■ **Task description**: The answer should consist of each line from the data below that includes "with".

■ **Dataset records**:
· · ·

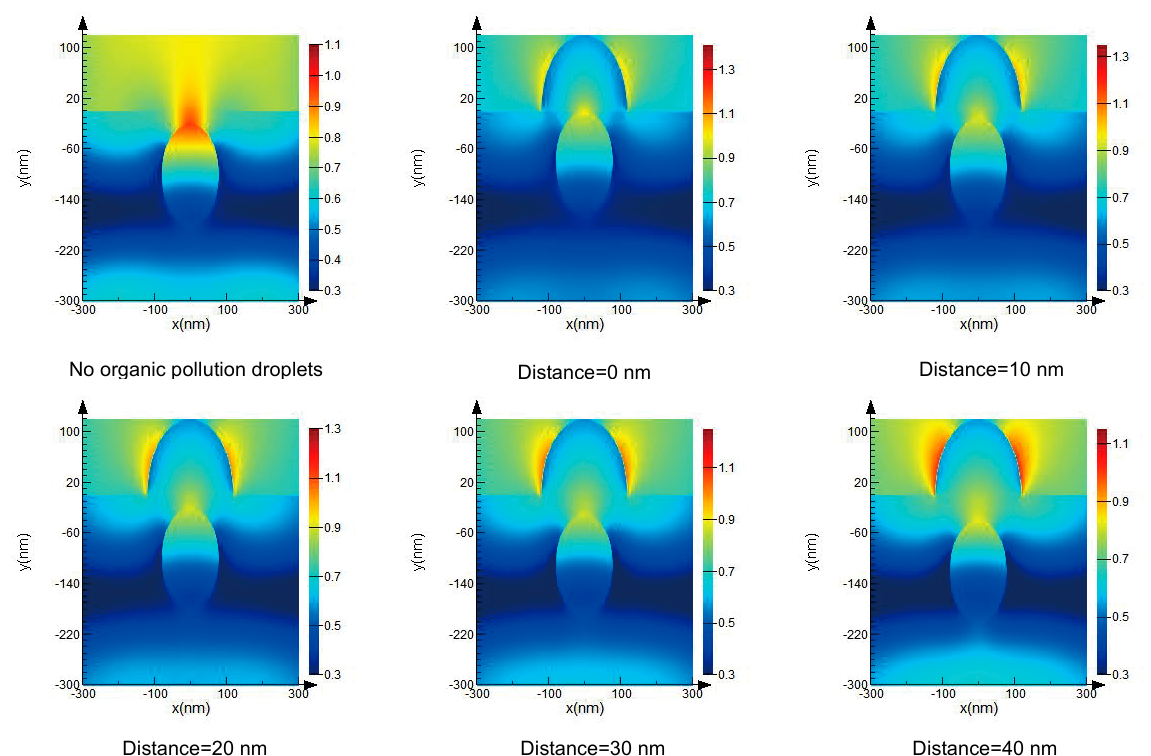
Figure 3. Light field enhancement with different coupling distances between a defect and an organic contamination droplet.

· · ·

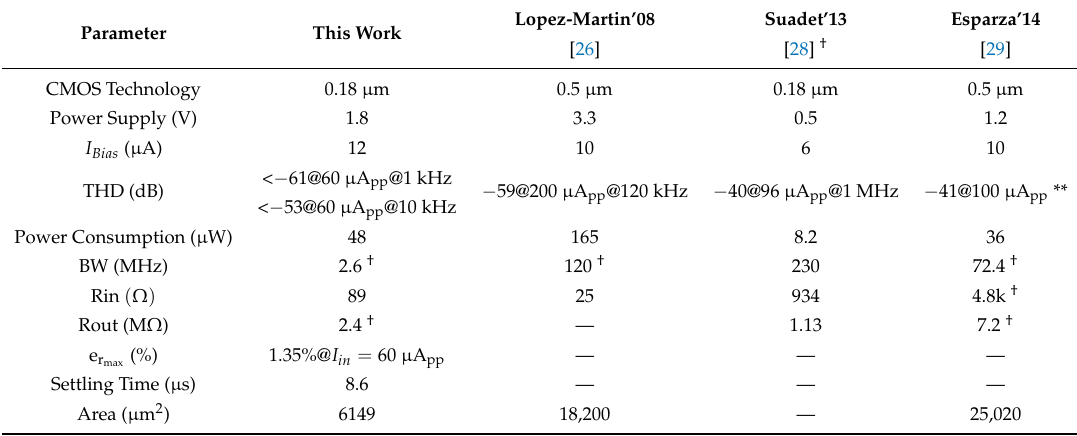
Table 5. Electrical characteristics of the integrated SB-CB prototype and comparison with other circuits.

· · ·

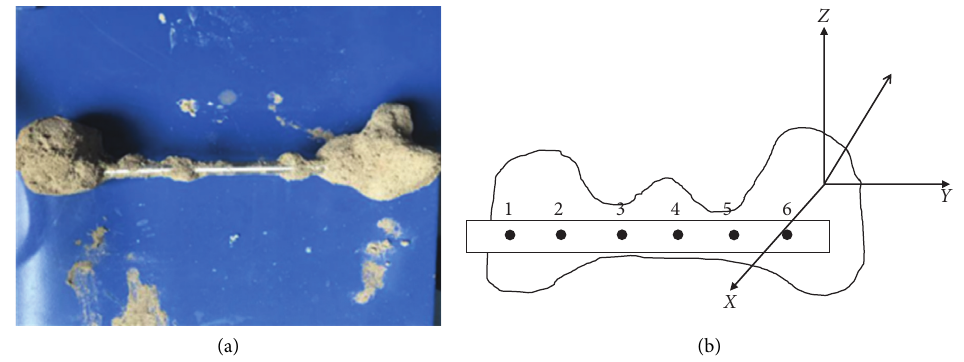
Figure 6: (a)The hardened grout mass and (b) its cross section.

· · ·

■ **Response below**:
Figure 3. Light field enhancement with different coupling distances between a defect and an organic contamination droplet.
Table 5. Electrical characteristics of the integrated SB-CB prototype and comparison with other circuits.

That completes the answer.